Saturday, 18 February 2012
Bonus
So why exactly do bankers get a bonus? Starting with the reality for the vast majority of bank workers bonuses aren’t 6 let alone 7 figures. Heck 5 is way better than most. That aside, the thing to bear in mind is employers luuurve the bonuses because they’re discretionary and as such a powerful lever, which means stuff like:
1) They’re non-pensionable. Base salary 20 grand, bonus potentially another 30? Tough, you’re pension is set entirely in relation to the 20 grand. But, when you advertise the job you talk about the 50, i.e. you spin things.
2) This has an appeal to employers cos offering more money means a wider pool of candidates to choose from when recruiting, but for less than it actually appears (this is an uncomfortable point to make because it’s predicated on the assumption some people are better at shit than others, which the credit crunch obviously challenges even if it is still true on average).
3) Bonuses are flexible.

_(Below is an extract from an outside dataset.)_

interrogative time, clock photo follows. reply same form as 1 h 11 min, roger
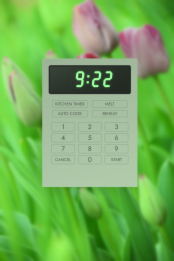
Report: 9 h 22 min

Good year for profits? Bonus. Bad year in an organisation where labour is a key if not the key cost? Cut the bonus and cut the costs i.e. what employees, based on years of experience, regard as a routine part of their total pay can be readily flexed to suit without all the negotiated shite you’ve seen in the public sector over pay freezes.
4) Bonuses can be used tactically, like is she no earning as much as he is for doing the same job? Well then she’ll get a bigger bonus than him won’t she (ideally). Gendered pay inequality? Not on a total package basis (ideally).
5) Oh, oh, now she wants to leave for another employer, there’s a dependency on her and it’d cost what she earns and then some to replace her, then train up a replacement. Pay a big bonus and hopefully she’ll stay.
6) Alongside shit like that bonuses are actively and aggressively used to encourage effort. Hence the sustained periods of free overtime, lip biting when given yet another unreasonable request, travelling hither and thither at the drop of a hat and so on shit that makes up private sector work. Like consider the following couplet: TOIL? Yes! Bonus no. TOIL? No! Bonus yes.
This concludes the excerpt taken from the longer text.